## Problem
Transcribe the lines of the records below, from the line containing "Pha xử lý xuất" through the line containing "Zum Lookbook", with both of those lines included. Leave the pictures out of your transcription.

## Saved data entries
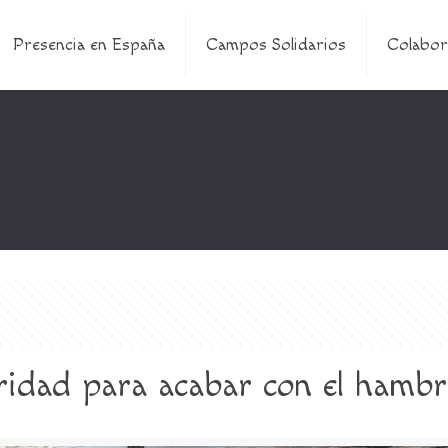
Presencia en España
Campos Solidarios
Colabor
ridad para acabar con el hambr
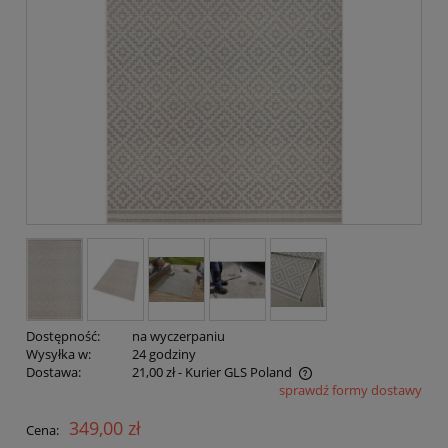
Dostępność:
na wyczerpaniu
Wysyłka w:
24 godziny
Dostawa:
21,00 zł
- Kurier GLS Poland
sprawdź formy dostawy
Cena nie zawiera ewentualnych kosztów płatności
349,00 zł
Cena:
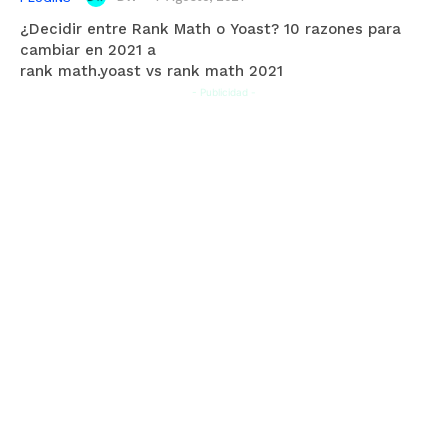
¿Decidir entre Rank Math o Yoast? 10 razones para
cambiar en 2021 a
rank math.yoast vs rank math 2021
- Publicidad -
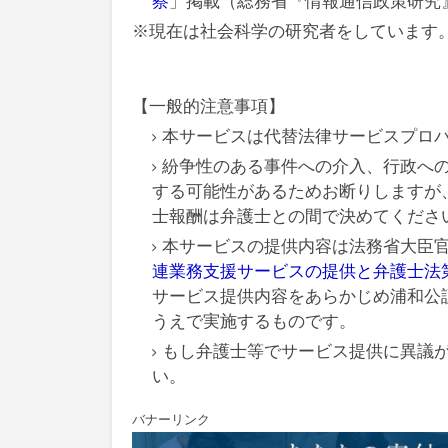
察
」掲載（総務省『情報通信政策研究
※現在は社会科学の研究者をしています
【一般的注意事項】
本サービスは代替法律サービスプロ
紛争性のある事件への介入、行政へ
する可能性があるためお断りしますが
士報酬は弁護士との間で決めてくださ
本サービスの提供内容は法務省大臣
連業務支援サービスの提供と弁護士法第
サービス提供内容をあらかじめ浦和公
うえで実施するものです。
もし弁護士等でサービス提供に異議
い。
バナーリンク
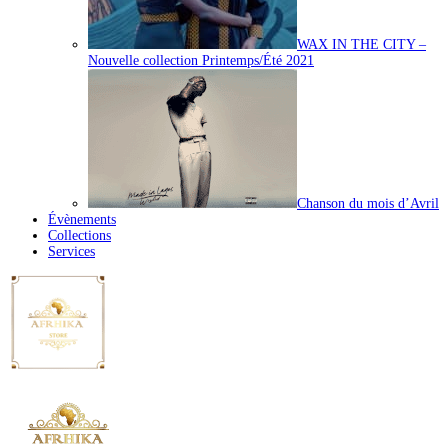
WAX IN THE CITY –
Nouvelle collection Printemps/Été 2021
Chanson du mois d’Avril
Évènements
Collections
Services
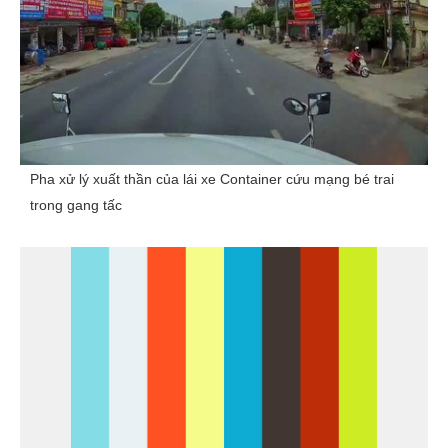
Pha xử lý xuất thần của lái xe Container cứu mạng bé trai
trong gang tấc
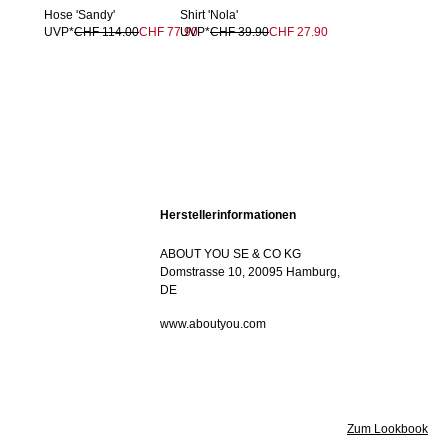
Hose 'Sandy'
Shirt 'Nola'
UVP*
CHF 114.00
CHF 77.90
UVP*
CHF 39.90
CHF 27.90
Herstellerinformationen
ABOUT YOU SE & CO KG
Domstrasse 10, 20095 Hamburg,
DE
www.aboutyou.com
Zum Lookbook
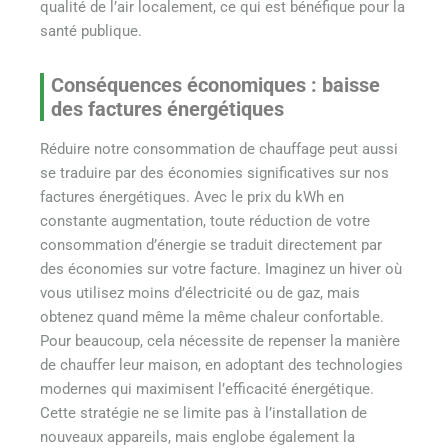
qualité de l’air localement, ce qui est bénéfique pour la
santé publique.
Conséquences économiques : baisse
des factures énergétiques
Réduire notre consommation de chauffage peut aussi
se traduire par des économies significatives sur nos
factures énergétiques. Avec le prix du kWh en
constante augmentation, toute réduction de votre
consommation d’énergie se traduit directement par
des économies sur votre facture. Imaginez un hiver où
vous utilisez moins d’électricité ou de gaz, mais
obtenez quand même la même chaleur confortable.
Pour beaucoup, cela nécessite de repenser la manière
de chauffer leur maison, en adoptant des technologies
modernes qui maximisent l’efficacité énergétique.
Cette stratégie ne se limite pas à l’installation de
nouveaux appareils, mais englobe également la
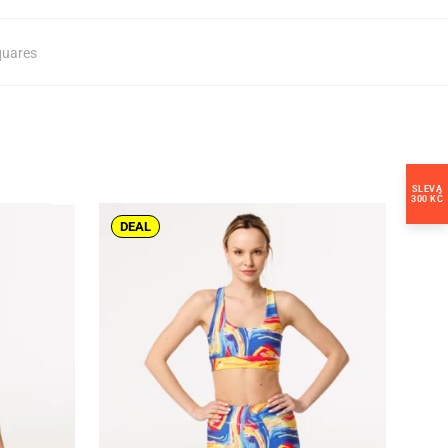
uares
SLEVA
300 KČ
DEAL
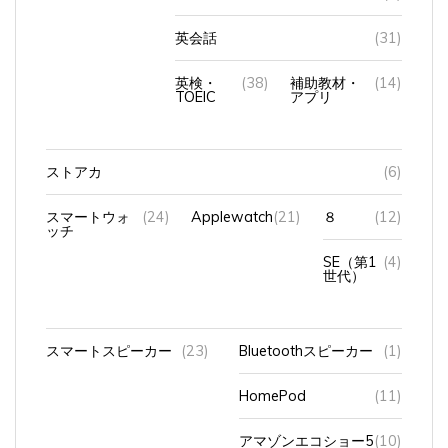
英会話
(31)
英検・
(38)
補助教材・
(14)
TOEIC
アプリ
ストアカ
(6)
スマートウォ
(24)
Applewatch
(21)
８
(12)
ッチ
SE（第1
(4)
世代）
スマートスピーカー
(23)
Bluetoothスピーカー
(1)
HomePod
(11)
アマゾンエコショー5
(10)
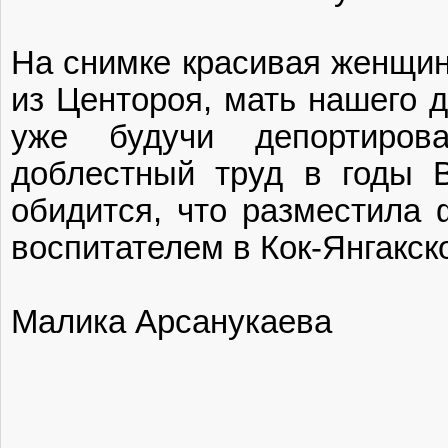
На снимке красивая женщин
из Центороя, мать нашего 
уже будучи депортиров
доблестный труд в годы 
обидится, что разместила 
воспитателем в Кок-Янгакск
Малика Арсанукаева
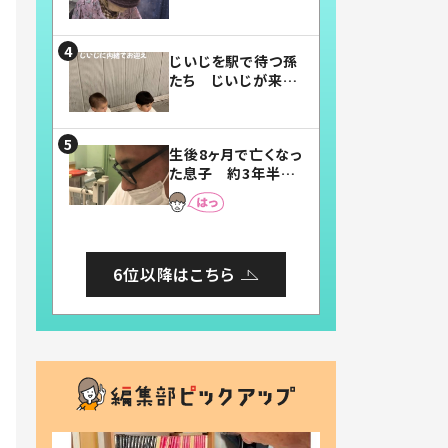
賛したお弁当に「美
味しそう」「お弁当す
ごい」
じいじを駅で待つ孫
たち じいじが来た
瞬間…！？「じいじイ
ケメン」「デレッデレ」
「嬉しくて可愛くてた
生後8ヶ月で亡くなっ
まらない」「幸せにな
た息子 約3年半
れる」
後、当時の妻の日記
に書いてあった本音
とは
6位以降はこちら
--
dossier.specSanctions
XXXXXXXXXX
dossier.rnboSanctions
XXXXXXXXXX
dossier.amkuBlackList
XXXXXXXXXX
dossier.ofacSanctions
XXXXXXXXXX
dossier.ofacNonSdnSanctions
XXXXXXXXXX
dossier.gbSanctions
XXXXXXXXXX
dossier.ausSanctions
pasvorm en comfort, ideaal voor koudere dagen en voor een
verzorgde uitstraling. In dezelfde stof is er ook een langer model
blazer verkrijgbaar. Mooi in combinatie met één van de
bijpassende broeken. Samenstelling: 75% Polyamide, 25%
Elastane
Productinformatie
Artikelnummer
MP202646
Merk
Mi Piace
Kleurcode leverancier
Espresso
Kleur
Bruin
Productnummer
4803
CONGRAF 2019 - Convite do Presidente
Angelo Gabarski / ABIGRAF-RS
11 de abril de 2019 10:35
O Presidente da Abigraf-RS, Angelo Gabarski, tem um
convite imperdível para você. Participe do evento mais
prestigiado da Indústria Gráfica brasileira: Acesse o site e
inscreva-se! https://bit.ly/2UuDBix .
--
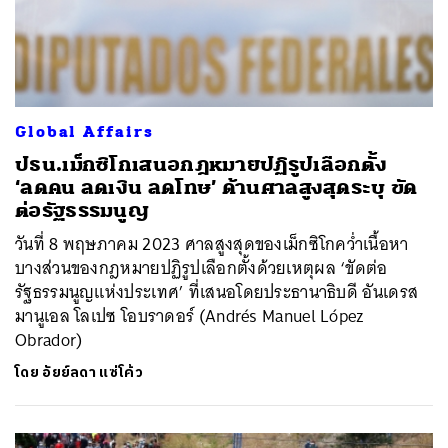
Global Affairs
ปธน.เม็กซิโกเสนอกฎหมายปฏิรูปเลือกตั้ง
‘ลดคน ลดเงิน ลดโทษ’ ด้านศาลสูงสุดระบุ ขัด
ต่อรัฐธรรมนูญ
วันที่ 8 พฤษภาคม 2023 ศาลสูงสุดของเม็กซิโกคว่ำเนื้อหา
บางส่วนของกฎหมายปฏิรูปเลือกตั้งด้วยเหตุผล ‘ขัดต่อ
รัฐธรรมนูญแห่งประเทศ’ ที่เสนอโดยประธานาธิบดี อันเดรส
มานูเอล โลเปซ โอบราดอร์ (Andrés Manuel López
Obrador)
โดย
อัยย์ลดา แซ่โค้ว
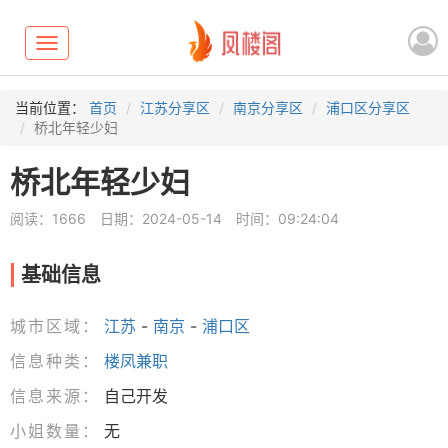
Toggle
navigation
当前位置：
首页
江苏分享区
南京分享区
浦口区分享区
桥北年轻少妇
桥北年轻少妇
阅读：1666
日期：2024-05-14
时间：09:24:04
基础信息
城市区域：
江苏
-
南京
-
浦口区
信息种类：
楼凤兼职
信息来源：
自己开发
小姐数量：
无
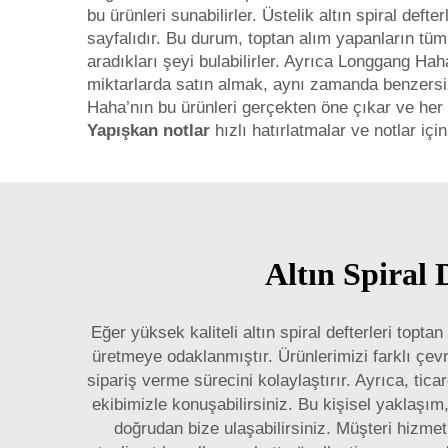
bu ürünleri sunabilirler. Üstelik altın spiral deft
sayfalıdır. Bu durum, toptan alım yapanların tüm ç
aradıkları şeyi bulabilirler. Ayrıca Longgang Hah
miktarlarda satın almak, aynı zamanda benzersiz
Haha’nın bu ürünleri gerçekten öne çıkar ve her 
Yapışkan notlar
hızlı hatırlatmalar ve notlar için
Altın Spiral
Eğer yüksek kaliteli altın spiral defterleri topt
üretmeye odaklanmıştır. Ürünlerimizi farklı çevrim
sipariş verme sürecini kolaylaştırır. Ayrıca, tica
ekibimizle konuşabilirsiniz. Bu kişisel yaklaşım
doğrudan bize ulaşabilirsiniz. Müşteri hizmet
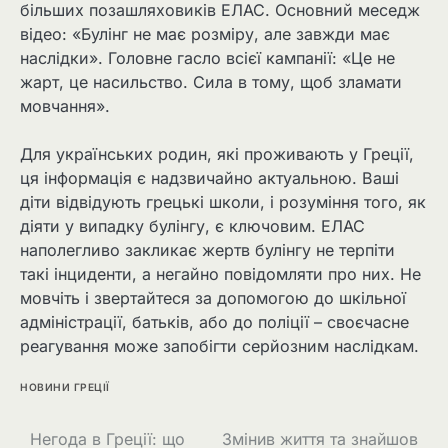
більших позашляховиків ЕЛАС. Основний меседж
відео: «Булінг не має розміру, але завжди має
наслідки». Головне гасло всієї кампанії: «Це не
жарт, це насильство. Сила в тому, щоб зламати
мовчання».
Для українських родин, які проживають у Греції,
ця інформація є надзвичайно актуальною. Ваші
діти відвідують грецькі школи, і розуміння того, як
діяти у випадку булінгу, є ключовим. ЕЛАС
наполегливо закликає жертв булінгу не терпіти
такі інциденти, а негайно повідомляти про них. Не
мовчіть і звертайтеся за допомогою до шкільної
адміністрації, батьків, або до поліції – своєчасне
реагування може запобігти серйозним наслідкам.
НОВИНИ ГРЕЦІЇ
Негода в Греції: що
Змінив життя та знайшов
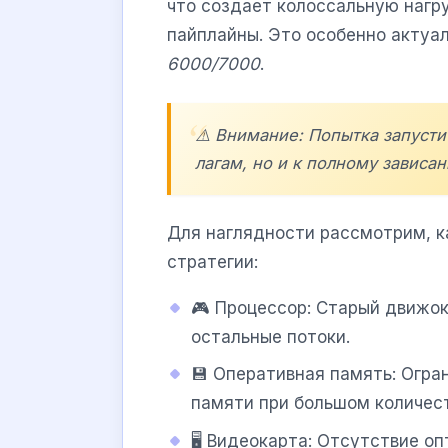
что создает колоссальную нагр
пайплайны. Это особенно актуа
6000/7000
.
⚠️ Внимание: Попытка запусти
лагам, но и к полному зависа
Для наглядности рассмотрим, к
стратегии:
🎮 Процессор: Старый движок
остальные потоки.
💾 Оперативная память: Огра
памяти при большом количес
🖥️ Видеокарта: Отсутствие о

## Answer section
Pha xử lý xuất thần của lái xe Container cứu mạng bé trai
trong gang tấc
Hose 'Sandy'
Shirt 'Nola'
UVP*
CHF 114.00
CHF 77.90
UVP*
CHF 39.90
CHF 27.90
Herstellerinformationen
ABOUT YOU SE & CO KG
Domstrasse 10, 20095 Hamburg,
DE
www.aboutyou.com
Zum Lookbook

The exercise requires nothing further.